The spice expands consciousness

I've read a bunch of fantastic articles that tickled my brain in novel ways, sometimes by being clearly and visibly ahead of their time, and sometimes by being superbly written. They've changed how I approach my craft, and expanded my horizons. I also, however, love a fiery screed and a courageous attack on the status quo, even when I disagree. You need those. Two years ago, the general feeling was that React and GraphQL had won. Look! Facebook uses this combo! Do you have any idea how well-paid their developers are?! If you're having problems with that stack, that's on you and your team because, gestures wildly. Then all of a sudden someone like Alex Russell shows up with receipts and a nasty temper and suddenly everyone's team Server Side Rendering and Time To Interactive. The world shifts, first with small tremors and then with big earthquakes. You have to believe in what you stand for in order to make a difference, and you sometimes need to raise the volume a bit more than feels appropriate. You don't effect change by being overly polite. That post won't get shared.
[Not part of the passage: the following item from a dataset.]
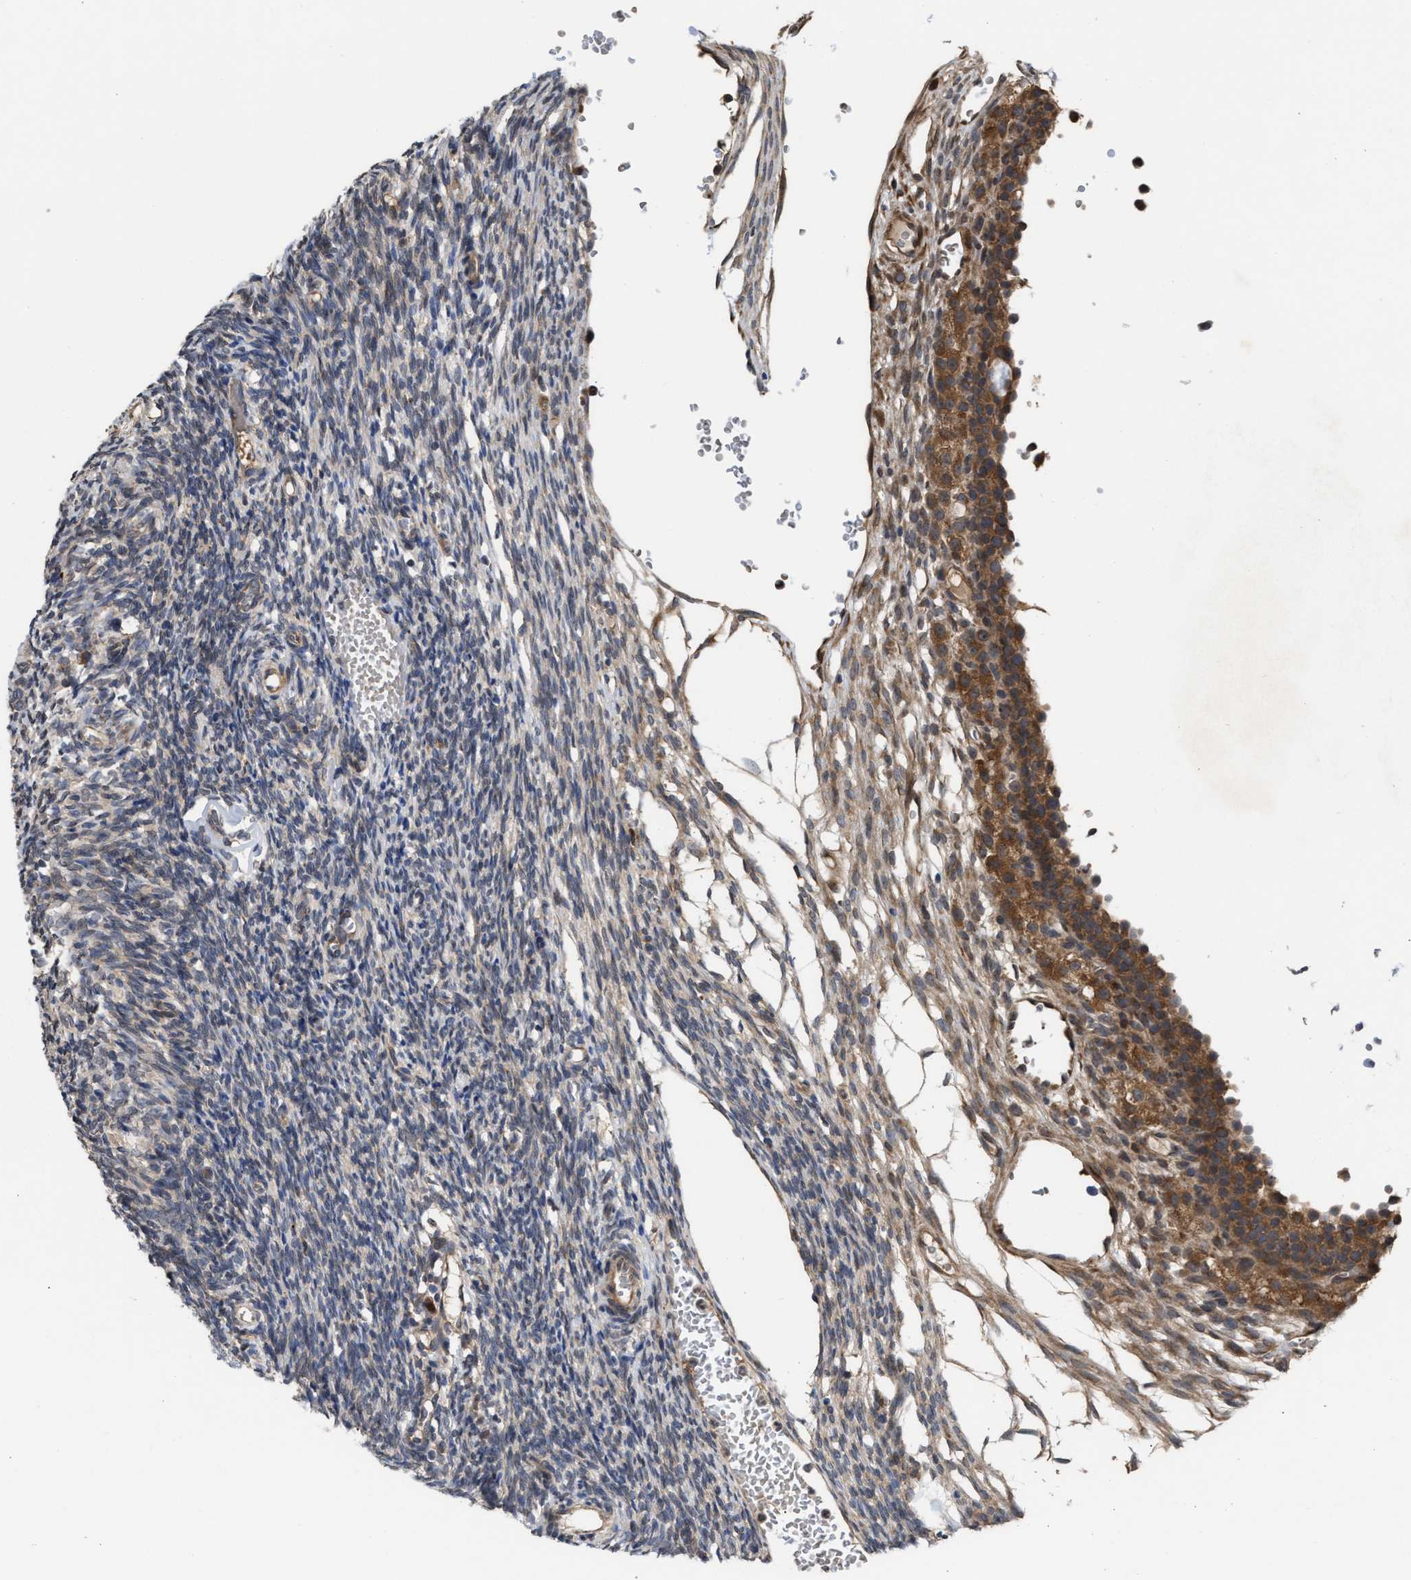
{"staining": {"intensity": "negative", "quantity": "none", "location": "none"}, "tissue": "ovary", "cell_type": "Ovarian stroma cells", "image_type": "normal", "snomed": [{"axis": "morphology", "description": "Normal tissue, NOS"}, {"axis": "topography", "description": "Ovary"}], "caption": "DAB immunohistochemical staining of normal human ovary shows no significant expression in ovarian stroma cells. (Brightfield microscopy of DAB IHC at high magnification).", "gene": "SAR1A", "patient": {"sex": "female", "age": 35}}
The spice is vital to space travel

Change actually comes pretty easy to us in tech because everything is malleable, everything can be updated or thrown out and will be on a timescale of just a few short years. We're an interconnected bunch. Exploration is cheap and easy, ideas can be had in showers by just about anyone, and stuff is always moving under your feet anyway. With good arguments and the right kind of fervor, you can make things happen. I don't have any delusions that my tirade about Turbo will change anything. But it needed to be said, and maybe there's some tinder that my tiny spark can strike, someone whose shower thought turns out to be The Path Forward. I know it's unseemly to enjoy hot takes and tech drama, and we all feel the need to say we don't (even when we do!) but that's just how the world works. Instead of trying to get everyone to write calm posts and acknowledge this or that, we should aspire to be kind but fearless in our opinions. Don't be a dick, but there's nothing to be gained by playing tone police from the sidelines either: if you have something to say you should add your voice to the mix and see what happens. Maybe your spice is exactly what the dish needs.